Gwendolen Mason was the harp teacher - she had studied with John Thomas and had played for Queen Victoria and she was a great lady and a fine musician but "Elbow up a little higher dear"- Why - and, in exasperation "we always do it that way" wasn't a good enough answer for an enquiring mind.

The sight singing classes were hell- I was so terrified singing in front of the class that I cut them and got a bad reputation. A highpoint was my friendship with William Mathias and his lovely wife Yvonne. Bill wrote his wonderful "Improvisations" for me at this time and there were harp pieces from the composer Vladimir Rodzianko.

I was saved by winning a French Government Scholarship to study with Solange Renié. My father was still not quite convinced and contacted Sir Adrian Boult for advice. His letter was dated 20th April. 1960.

"Dear Mr Watkins,
I had the pleasure of seeing your son this afternoon, and would like to tell you that I was very much impressed with what he told me, and I am anxious to help him, if I can in any possible way.
I do hope his scheme for some months in Paris will come off because there is no question about it that the teacher with whom he wishes to study, Mdme Renie, has something to give him from which he will greatly profit, and it will put him in a position which will enable him to hold his head up beside any harpist in the country.

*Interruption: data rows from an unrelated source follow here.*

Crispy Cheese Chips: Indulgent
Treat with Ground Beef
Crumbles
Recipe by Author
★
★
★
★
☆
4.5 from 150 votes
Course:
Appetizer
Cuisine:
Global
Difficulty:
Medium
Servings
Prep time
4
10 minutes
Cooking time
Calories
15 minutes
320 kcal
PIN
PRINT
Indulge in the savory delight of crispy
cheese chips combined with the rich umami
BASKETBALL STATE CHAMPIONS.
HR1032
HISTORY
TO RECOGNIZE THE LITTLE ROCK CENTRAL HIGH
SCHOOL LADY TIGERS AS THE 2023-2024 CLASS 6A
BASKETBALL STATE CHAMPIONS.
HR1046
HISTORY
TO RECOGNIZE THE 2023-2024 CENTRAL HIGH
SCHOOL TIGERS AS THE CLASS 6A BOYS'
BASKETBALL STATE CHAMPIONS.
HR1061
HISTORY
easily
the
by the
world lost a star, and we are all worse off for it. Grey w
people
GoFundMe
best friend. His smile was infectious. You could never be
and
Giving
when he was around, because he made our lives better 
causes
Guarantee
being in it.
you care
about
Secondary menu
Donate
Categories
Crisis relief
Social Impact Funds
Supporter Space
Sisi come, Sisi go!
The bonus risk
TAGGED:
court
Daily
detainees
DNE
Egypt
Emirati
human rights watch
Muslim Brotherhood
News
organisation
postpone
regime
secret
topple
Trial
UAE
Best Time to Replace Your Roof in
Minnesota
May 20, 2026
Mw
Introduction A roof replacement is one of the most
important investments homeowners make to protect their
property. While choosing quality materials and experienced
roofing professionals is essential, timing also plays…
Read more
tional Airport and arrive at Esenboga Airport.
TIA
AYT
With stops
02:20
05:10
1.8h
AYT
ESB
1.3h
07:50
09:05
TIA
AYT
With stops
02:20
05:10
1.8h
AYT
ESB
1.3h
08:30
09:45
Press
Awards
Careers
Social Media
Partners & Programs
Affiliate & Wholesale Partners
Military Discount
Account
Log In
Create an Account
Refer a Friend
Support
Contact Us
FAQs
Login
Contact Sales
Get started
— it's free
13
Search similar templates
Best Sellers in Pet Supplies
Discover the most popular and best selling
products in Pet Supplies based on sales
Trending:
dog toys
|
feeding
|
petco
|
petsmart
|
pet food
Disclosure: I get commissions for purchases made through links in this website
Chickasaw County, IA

I was particularly impressed by the way he has buckled to in order to keep things going and has not hesitated to do other jobs in order to carry on with his main objective. He is almost unique among students of the present generation in realising the importance of technical proficiency. It is of tremendous importance, and terribly neglected nowadays.

Perhaps I may have special sympathy for your son, if I may say so, for you too because I too was an only son and when I was about 17 my father, who had hoped that I should carry on his business after him, decided to re-arrange his affairs in order that I might become a musician. I am glad to say he lived long enough to enable him not to regret that decision, and I much hope that you will be able to satisfy yourself on this score.

Yours Sincerely,
Adrian Boult.

Sir Adrian Boult wrote to me on 2nd May 1960

Dear Watkins,
Many Thanks for your letter: I am indeed glad that you have got that scholarship. I hope you will have a happy and successful time there.

Yours sincerely,

 Adrian Boult.

How wonderful for a student to receive such a blessing and support from such a great man and superb conductor.